Stanzas: Monthly Chapbooks September 2014: The First | Page 19
It was dark, and you were dark, and we drank dark coffee
ground from a dark bean grown in a dark place. But the mug was
star white, and your lipstick pressed so soft against the ceramic it
left a little print, a little bit of you. Dying. Stuck to a mug. Some
poor bastard’s mug. Some sorry fellow’s lifetime of effort. Some
worthless piece of kitsch. It didn’t even hold the heat very well.
Never drink your coffee cold. That’s what you told me. Or did
I tell you?
So we were heart-hardened and sorry-faced and it was windy
or wet or cold or something miserable and horrible and crazy
when we entered swift-footed and sure: the coffeehouse.
Still small, still cramped in that homely way with tidbits here and
trinkets there like you’d just stumbled upon someone’s kitchen.

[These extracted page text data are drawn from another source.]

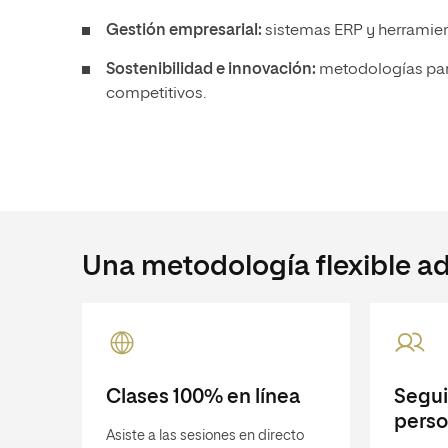
Gestión empresarial:
sistemas ERP y herramient
Sostenibilidad e innovación:
metodologías par
competitivos.
Una metodología flexible ad
Clases 100% en línea
Segu
perso
Asiste a las sesiones en directo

Maybe grandma is there baking pie and waiting to pinch your
cheek and ask you all about the lovely girl on your arm and won’t
you just have one small cup of coffee, sure isn’t it bitter out.
Bitter.
So god-damn bitter here.
We sat and chit-chatted small-talk to the kindly owner and
bobbed our heads to the existential music contemplating nihilism.

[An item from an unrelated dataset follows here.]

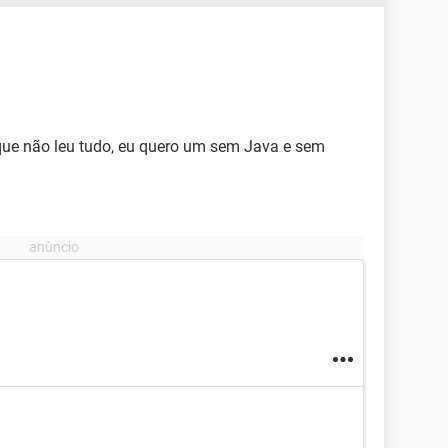
 que não leu tudo, eu quero um sem Java e sem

You kissed your mug and the lipstick stuck and it rained and it
rained and it rained. We had more, we indulged and pondered the
nature of rain, debated providence and divinity and you told me
all about that one time you were at your mother’s house in the
countryside and you potted.
You potted.
Flowers and herbs and shrubbery, things like that. We sat
there being rained on, sipping away at our youth in a cramped,
dilapidated coffeehouse while a perverted imp of a man overcharged us for his barely-heated bitter, black crap, and you
discussed the various way to pot plants.